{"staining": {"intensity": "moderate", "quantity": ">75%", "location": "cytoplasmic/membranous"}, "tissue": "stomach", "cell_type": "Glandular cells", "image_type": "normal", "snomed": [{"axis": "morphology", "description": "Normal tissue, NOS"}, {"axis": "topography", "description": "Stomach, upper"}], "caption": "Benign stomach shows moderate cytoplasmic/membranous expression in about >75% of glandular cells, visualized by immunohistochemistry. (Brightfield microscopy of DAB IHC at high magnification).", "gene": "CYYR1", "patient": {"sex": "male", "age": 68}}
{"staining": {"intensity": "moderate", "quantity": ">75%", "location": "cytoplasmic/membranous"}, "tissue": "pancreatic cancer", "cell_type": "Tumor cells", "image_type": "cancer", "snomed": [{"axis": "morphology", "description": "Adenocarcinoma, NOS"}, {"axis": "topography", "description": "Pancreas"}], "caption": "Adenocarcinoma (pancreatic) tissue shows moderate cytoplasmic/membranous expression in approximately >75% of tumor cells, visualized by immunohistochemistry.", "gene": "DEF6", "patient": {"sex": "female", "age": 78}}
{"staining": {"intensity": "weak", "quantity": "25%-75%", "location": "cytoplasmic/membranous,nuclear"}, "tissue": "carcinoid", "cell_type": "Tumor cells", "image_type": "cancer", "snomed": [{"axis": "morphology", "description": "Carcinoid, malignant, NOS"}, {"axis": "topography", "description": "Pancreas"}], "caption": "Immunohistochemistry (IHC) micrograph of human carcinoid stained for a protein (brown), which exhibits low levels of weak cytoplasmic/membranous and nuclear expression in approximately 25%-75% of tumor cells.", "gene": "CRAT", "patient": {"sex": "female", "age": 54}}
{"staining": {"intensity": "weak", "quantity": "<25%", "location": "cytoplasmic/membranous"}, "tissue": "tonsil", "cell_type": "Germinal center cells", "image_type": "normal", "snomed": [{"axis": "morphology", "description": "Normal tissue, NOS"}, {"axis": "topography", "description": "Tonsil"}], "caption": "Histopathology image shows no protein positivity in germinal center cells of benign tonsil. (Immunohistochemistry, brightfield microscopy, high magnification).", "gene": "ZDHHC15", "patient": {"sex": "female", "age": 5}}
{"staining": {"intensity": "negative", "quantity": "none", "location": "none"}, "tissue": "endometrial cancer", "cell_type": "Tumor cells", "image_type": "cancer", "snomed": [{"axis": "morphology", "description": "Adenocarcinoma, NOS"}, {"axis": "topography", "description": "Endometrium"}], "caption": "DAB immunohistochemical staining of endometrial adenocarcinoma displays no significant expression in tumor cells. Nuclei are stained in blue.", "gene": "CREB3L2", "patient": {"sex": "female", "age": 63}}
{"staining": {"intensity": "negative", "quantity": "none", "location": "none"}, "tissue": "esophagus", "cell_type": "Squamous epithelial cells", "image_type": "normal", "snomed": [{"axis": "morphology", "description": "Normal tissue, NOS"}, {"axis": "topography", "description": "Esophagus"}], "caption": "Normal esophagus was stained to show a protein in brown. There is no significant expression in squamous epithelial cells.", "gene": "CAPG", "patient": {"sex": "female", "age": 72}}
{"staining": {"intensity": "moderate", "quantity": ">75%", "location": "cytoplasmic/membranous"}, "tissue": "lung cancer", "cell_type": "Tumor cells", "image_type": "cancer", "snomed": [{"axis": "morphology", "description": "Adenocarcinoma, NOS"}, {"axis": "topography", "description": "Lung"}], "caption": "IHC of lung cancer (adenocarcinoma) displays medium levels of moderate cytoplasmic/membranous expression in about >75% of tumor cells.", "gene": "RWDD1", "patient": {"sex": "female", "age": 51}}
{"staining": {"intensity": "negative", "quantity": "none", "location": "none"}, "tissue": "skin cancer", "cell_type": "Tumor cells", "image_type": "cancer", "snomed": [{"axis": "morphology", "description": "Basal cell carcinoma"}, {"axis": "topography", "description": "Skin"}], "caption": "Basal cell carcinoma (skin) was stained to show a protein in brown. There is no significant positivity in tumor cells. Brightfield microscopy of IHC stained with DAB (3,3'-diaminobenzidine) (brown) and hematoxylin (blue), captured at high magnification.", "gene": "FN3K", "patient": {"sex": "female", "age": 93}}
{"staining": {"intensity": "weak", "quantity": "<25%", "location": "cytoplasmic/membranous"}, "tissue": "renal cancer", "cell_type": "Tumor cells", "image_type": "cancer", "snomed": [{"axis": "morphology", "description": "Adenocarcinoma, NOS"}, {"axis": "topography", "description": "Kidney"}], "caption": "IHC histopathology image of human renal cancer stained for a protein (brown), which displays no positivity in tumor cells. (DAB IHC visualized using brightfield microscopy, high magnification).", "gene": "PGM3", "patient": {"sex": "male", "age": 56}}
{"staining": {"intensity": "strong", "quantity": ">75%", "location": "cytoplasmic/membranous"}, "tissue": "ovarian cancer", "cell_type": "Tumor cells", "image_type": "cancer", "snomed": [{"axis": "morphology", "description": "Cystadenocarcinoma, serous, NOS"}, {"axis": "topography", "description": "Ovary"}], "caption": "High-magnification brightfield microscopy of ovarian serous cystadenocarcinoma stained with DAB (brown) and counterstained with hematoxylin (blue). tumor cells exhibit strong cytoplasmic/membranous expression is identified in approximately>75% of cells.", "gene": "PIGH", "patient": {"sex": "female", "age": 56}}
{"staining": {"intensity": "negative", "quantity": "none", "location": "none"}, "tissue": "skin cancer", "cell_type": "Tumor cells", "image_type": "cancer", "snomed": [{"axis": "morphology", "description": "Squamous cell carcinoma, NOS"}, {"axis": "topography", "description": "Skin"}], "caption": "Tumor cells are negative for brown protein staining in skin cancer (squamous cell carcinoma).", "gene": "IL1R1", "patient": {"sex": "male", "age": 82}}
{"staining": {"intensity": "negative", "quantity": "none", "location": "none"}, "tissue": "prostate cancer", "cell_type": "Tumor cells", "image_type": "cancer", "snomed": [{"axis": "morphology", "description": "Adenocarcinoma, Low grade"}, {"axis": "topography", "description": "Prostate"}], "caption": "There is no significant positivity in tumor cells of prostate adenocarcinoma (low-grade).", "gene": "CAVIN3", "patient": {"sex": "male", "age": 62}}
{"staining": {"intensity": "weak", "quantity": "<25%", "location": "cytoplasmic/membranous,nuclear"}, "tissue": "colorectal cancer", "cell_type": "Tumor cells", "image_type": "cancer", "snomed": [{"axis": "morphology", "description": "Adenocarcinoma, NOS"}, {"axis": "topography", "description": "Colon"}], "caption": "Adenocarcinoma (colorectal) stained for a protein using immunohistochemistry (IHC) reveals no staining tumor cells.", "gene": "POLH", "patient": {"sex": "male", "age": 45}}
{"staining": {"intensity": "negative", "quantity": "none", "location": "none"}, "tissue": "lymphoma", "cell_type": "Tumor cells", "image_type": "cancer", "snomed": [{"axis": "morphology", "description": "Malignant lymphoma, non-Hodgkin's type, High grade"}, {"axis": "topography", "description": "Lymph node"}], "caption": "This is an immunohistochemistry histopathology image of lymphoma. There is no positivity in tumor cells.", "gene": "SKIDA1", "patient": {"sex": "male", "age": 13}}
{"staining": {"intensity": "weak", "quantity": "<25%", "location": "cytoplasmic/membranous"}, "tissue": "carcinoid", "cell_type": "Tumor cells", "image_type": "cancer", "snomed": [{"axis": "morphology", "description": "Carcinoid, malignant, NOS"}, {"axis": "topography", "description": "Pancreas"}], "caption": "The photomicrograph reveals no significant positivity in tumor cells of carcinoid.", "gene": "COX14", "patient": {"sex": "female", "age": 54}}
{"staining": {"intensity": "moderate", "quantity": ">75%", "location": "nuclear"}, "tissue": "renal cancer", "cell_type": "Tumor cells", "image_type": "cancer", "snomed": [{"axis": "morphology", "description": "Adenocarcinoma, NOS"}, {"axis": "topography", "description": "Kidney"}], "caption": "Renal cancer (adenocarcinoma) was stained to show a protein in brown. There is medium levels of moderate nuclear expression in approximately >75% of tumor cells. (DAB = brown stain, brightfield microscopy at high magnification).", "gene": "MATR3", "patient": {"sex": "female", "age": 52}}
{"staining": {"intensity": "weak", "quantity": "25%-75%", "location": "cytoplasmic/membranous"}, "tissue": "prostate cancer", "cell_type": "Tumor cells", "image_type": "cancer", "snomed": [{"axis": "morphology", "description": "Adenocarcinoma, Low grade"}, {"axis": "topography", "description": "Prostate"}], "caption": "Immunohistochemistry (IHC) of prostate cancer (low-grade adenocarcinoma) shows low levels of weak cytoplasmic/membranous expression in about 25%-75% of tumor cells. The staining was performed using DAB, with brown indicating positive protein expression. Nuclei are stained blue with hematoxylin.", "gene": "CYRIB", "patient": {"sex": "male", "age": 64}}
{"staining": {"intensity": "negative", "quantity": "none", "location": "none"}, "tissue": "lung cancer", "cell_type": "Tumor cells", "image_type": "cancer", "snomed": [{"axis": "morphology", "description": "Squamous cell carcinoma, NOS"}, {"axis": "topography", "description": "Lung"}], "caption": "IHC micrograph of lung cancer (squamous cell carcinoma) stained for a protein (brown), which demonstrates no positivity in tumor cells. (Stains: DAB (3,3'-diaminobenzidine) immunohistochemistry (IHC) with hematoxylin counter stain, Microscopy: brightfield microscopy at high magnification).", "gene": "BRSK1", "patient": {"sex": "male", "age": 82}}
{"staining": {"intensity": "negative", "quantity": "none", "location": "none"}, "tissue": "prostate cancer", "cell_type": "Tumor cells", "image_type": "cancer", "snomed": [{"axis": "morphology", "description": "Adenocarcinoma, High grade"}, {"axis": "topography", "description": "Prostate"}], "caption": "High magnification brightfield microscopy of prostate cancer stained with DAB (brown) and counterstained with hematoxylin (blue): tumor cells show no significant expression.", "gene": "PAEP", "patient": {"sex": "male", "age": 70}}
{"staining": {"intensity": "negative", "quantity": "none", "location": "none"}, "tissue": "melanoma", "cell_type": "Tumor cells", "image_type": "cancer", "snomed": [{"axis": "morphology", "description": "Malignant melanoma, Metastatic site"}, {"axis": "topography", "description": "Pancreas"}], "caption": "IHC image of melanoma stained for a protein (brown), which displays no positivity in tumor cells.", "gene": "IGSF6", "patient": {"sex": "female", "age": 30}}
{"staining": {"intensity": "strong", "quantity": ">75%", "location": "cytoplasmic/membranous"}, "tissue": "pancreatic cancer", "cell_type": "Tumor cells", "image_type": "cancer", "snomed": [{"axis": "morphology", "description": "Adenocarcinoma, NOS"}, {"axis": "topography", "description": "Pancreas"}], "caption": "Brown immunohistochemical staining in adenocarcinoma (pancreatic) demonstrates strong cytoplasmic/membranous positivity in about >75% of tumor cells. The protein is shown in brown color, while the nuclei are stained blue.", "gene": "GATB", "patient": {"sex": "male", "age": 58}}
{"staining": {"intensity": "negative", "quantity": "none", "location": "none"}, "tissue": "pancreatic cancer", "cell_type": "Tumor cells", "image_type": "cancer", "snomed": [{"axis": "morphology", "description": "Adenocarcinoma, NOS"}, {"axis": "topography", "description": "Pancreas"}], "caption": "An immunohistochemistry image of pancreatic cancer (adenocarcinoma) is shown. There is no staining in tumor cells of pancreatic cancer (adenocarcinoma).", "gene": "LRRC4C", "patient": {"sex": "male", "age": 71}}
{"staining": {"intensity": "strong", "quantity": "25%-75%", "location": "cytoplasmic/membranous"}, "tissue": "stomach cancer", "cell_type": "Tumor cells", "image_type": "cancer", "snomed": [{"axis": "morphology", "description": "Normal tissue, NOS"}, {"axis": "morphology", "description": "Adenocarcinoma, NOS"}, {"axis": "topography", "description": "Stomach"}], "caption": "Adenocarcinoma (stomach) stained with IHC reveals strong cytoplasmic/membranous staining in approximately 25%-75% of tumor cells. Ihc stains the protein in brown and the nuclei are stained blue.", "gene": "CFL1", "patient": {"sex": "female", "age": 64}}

= = = =

__WHAT YOU SHOULD DO__
Within the material above, the line with "microscopy of ovarian" opens the range and the line with "cells are negative" closes it; reproduce that range word for word.

__ANSWER TO THE EXERCISE__
{"staining": {"intensity": "strong", "quantity": ">75%", "location": "cytoplasmic/membranous"}, "tissue": "ovarian cancer", "cell_type": "Tumor cells", "image_type": "cancer", "snomed": [{"axis": "morphology", "description": "Cystadenocarcinoma, serous, NOS"}, {"axis": "topography", "description": "Ovary"}], "caption": "High-magnification brightfield microscopy of ovarian serous cystadenocarcinoma stained with DAB (brown) and counterstained with hematoxylin (blue). tumor cells exhibit strong cytoplasmic/membranous expression is identified in approximately>75% of cells.", "gene": "PIGH", "patient": {"sex": "female", "age": 56}}
{"staining": {"intensity": "negative", "quantity": "none", "location": "none"}, "tissue": "skin cancer", "cell_type": "Tumor cells", "image_type": "cancer", "snomed": [{"axis": "morphology", "description": "Squamous cell carcinoma, NOS"}, {"axis": "topography", "description": "Skin"}], "caption": "Tumor cells are negative for brown protein staining in skin cancer (squamous cell carcinoma).", "gene": "IL1R1", "patient": {"sex": "male", "age": 82}}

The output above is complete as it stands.